Text to read:
========

Bombardment of Alexandria

There were several causes for the Egyptian campaign of 1882, but primarily for the British it was a matter of keeping access to the Suez Canal open to shipping for the benefit of her commerce with India & the Far East.

 

The stability of the Egyptian government was also of great concern as this directly affected the Suez canal.

 

Riots had broken out in Alexandria on June 11, with the Khedive rapidly losing support & the government about to be taken over by Arabi Pasha, a radical revolutionary not in sympathy with British interests in the region.

 

Things continued to deteriorate during June & early July & it became apparent that the government of Egypt was becoming quite unstable & a revolution might break out at any time. Atrocities were also taking place against European nationals in the city.

 

The Fleet facing the port of Alexandria was a formidable one under under Admiral Sir Beauchamp Seymour, consisting of several ironclad battleships of various sizes & armament:

 

HMS Alexandra, Temeraire, Sultan, Superb, Hecla, Inflexible, Invincible, Monarch, Penelope, & the smaller ships HMS Beacon, Bittern, Condor, Cygnet, Decoy, & Helicon.

 

These Ironclad battleships were capable of putting out a huge weight of shot into the forts. The weight of HMS Alexandra’s broadside alone was 2,600 pounds.

 

At that time HMS Inflexible was the most powerful turret B/S of the fleet & could put out 6800 pounds of broadside.

 

All of the ironclads were fully masted & had full steam power in addition to their full sail rig.

 

ORDERS OF THE DAY - issued 10 APRIL 1882

 

"In the event of my not receiving a satisfactory answer to a summons which I shall send to the Military Governor of Alexandria, calling upon him to deliver up to me temporarily, the works on the southern shore of the harbour, and those on the Ras el Tim peninsula, the squadron under my command will attack the forts as soon as the twenty-four hours given to neutrals to leave the place have expired which will be at 5.0 am of the 11th.

 

There will be two attacks:

 

1. From the inside of the harbour, in which the Invicincible, Monarch and Penelope will take part.

 

2. By the Sultan, Superb, Temeraire, Alexandra and Inflexible, from outside the breakwater.

 

Action will commence by signal from me: when the ship nearest the newly-erected earthwork, near Fort Ada, will fire a shell into the earthwork. On the batteries opening on the off-shore squadron in reply, every effort will be made by the ships to destroy the batteries on the Ras el Tim peninsula, especially the Lighthouse Battery, bearing on the harbour.

 

When this is accomplished, the Sultan, Superb and Alexandra will move to the eastward, and attack Fort Pharos, and, if possible, the Silsileh Battery.

 

The Inflexible will move down to the position off the Corvette Pass assigned to her yesterday, and be prepared to open fire on the guns in Mex Lines, in support of the in-shore squadron when signal is made. The Temeraire, Sultan and Alexandra will flank the works on Ras el Tim.

 

The gun-vessels and gunboats will remain outside and keep out of fire until a favourable opportunity offers itself of moving in the attack on Mes. Ships must be guided in a great measure by the state of the weather whether they anchor or remain under way. If they anchor, a wire hawser should be used as a spring.

========

Listing:
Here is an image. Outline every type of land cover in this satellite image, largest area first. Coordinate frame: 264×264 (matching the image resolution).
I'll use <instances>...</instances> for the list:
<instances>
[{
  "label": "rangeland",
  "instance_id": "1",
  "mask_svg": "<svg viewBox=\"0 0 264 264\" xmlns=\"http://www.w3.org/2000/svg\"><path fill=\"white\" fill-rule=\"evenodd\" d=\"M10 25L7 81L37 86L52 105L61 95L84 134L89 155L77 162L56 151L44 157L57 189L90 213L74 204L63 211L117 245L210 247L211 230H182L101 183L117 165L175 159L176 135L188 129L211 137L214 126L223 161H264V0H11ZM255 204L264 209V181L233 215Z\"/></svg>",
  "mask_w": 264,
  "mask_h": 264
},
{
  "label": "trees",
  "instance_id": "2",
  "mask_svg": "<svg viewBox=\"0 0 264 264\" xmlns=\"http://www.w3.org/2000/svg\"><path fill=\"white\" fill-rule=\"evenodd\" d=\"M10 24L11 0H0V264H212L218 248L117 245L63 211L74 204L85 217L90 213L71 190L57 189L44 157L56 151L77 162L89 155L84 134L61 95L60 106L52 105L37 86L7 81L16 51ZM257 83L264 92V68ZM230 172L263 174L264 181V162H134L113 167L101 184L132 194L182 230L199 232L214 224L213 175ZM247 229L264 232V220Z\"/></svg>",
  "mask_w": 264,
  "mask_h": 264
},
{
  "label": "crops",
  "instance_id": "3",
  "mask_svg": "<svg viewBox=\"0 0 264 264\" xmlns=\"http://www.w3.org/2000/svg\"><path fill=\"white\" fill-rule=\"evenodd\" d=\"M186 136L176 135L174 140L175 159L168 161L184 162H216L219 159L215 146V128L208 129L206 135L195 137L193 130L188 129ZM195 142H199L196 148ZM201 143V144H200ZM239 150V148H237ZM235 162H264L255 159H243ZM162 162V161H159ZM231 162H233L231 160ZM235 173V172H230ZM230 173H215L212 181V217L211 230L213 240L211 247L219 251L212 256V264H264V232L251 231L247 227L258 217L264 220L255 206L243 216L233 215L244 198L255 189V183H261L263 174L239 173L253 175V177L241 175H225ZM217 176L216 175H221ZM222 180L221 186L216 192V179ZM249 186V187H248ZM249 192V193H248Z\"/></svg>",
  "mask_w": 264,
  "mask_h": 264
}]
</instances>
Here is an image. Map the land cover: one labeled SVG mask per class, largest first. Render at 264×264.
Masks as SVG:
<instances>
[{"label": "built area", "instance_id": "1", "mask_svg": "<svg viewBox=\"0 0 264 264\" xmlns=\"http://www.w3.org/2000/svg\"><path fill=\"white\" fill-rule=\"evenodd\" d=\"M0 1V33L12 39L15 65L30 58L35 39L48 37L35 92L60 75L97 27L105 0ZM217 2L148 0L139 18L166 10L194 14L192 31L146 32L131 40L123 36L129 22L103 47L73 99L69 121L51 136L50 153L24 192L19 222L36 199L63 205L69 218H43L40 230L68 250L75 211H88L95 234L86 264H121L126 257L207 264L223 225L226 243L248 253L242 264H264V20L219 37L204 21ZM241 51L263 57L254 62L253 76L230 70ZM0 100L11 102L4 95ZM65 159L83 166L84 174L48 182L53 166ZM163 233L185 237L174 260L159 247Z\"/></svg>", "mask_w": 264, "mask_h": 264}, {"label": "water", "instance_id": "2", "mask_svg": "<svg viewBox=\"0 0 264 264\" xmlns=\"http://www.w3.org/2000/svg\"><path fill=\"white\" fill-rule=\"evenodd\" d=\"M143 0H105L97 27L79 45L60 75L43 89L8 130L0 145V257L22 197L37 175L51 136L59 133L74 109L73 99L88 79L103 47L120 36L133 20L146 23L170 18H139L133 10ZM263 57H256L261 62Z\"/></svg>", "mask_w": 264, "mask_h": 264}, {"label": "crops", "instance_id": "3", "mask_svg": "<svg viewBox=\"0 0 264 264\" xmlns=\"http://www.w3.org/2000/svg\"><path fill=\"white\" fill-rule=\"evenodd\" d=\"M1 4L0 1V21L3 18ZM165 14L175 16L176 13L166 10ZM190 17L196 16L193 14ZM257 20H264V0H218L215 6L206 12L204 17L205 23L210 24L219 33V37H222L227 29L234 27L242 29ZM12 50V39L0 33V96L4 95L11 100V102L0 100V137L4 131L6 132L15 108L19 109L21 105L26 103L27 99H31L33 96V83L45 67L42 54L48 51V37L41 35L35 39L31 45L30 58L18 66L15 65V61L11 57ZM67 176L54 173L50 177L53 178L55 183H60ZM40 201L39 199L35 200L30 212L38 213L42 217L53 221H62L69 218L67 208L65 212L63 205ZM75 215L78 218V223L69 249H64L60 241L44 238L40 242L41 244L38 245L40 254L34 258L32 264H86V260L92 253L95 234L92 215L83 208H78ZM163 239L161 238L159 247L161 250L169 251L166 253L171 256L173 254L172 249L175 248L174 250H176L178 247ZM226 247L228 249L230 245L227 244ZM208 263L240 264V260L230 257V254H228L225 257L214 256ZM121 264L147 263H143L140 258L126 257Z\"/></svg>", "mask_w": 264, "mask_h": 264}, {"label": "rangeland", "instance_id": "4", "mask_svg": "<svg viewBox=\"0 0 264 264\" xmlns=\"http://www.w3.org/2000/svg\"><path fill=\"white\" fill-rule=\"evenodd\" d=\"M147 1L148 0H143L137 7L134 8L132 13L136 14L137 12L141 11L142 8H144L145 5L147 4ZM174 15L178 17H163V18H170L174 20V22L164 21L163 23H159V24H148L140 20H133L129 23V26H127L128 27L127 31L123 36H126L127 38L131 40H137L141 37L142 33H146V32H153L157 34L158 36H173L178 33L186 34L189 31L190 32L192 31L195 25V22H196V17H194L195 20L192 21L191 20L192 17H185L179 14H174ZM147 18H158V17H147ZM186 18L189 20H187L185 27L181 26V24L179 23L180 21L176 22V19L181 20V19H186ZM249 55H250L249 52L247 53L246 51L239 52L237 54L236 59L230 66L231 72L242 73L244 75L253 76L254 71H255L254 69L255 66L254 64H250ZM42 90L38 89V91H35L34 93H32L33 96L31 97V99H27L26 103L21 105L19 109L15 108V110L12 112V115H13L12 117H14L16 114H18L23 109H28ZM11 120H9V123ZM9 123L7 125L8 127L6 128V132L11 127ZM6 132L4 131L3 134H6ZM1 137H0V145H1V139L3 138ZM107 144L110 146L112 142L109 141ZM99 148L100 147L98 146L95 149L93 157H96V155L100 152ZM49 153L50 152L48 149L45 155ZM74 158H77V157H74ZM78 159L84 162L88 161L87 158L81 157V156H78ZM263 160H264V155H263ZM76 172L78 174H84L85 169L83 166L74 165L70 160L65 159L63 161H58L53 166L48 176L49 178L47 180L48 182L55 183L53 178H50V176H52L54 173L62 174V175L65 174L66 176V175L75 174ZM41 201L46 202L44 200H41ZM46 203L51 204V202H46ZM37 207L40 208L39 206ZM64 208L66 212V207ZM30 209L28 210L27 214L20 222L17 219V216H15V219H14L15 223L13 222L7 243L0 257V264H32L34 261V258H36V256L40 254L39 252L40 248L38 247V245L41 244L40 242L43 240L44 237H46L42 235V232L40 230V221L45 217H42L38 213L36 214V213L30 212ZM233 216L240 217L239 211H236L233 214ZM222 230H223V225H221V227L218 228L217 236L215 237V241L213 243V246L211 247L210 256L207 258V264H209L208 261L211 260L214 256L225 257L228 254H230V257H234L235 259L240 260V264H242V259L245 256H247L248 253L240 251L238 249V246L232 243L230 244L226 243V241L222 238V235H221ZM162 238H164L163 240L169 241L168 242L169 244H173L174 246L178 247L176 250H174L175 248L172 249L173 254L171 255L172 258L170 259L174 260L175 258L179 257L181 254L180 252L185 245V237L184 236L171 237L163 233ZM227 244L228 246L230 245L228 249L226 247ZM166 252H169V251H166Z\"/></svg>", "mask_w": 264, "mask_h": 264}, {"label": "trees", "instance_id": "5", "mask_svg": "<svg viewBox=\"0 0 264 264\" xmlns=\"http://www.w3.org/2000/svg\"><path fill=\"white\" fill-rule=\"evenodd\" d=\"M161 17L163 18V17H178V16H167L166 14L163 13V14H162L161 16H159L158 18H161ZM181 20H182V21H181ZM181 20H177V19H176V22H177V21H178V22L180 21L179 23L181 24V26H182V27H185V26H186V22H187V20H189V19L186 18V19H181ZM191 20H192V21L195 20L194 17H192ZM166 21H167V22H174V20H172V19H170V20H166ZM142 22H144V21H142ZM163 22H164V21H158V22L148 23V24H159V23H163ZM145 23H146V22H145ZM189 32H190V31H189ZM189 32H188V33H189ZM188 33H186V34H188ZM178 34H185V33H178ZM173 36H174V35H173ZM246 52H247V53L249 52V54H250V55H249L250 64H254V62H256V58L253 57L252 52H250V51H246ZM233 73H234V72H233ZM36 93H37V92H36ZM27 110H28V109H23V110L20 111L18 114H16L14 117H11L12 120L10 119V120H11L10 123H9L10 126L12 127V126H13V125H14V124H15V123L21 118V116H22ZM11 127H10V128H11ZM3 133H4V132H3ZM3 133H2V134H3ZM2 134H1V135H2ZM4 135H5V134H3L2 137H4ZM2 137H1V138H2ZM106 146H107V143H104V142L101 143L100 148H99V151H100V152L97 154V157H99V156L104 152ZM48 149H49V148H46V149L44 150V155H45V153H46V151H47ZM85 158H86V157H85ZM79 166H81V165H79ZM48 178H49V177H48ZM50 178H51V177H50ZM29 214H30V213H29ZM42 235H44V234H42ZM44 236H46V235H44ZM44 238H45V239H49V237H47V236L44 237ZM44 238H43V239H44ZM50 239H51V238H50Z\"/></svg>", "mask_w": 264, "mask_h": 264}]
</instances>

========

What is required: Set down the passage on the bombardment of Alexandria word for word, everything from "Riots had broken" down to "in the region.".

Response to this task:
Riots had broken out in Alexandria on June 11, with the Khedive rapidly losing support & the government about to be taken over by Arabi Pasha, a radical revolutionary not in sympathy with British interests in the region.